SEEM’s backers argued that the geographic limits were needed to implement the 15-minute trades, but the court noted that they could have designed the system differently to more efficiently handle such requests.

“The creation of a new service that — by its design — excludes existing market participants evokes the discriminatory practices against third-party competitors by monopoly utilities that prompted the commission’s adoption of Order No. 888,” the majority said.

It ruled that FERC failed to offer a good enough explanation on how the rules are better than the pro forma tariff and that it will have to explain that better, or explore rule changes, on remand.

Opponents argued that under Order 888, NFEETS made SEEM a loose power pool, which is required to be open to nonmembers. Order 888 qualifies loose power pools as arrangements between more than two utilities where they offer discounted power, specifically mentioning “non-pancaked” rates as a discount.

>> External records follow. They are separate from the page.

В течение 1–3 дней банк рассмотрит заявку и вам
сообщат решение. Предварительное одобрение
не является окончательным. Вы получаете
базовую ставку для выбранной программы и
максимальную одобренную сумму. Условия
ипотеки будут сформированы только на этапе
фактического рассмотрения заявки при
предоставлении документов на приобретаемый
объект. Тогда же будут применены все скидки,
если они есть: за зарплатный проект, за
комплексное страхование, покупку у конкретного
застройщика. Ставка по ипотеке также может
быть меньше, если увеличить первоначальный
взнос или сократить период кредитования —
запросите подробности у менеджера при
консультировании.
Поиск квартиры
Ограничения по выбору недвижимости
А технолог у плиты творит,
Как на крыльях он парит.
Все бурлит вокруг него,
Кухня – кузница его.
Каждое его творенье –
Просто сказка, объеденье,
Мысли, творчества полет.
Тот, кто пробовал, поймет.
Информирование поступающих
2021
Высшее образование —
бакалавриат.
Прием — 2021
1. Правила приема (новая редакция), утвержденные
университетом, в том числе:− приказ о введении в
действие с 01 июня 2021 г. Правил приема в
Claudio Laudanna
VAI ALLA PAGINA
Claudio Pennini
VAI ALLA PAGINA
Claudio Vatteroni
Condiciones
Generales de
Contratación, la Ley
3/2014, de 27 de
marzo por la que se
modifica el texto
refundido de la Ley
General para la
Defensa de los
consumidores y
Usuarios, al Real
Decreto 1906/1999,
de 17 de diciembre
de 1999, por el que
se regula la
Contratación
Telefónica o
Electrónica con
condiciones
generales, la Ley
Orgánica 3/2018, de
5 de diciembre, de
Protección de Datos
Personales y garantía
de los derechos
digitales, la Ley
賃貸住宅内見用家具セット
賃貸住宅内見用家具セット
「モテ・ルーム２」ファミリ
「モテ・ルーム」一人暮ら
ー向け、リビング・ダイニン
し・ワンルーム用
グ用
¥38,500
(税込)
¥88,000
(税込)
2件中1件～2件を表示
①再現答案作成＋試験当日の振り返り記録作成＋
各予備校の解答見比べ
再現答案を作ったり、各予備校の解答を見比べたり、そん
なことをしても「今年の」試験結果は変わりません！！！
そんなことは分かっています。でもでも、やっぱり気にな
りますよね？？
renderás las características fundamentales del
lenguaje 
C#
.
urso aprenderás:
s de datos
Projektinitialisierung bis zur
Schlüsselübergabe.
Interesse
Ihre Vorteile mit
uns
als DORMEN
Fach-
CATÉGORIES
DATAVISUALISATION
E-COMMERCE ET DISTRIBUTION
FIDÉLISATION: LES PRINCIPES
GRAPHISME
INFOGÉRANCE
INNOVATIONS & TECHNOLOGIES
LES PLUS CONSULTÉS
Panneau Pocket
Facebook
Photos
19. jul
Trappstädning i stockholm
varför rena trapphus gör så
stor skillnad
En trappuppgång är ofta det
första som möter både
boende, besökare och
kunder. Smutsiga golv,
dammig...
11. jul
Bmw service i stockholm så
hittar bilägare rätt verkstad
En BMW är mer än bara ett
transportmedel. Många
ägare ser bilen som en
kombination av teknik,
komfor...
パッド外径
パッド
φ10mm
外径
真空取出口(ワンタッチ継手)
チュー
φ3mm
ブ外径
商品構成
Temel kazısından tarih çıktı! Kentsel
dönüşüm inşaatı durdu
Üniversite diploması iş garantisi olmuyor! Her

SEEM charges only one transmission rate for power to cross all of its members’ systems, so the majority found that FERC failed to adequately explain why it was not a loose power pool.

Rao dissented on the NFEETS issue, finding that SEEM’s backers had compelling technical reasons to limit participation to entities within its footprint and that FERC correctly determined it was not a loose power pool.

“NFEETS does not limit access to any currently existing service,” Rao wrote. “Rather, it provides an entirely new service that facilitates valuable short-term energy transactions, resulting in substantial cost savings across the Southeast. The tariff revisions are thus strictly preferable to the existing tariffs.”

She also agreed with FERC that SEEM did not qualify as a loose power pool because it creates the opportunity for new transactions; it does not “in any sense result in a discounted or special rate from existing arrangements.”

“SEEM provides a valuable service by establishing a new market for utilities in the Southeast to engage in short-term energy transactions,” Rao said. “FERC reasonably approved the no-cost transmission service necessary to implement SEEM.”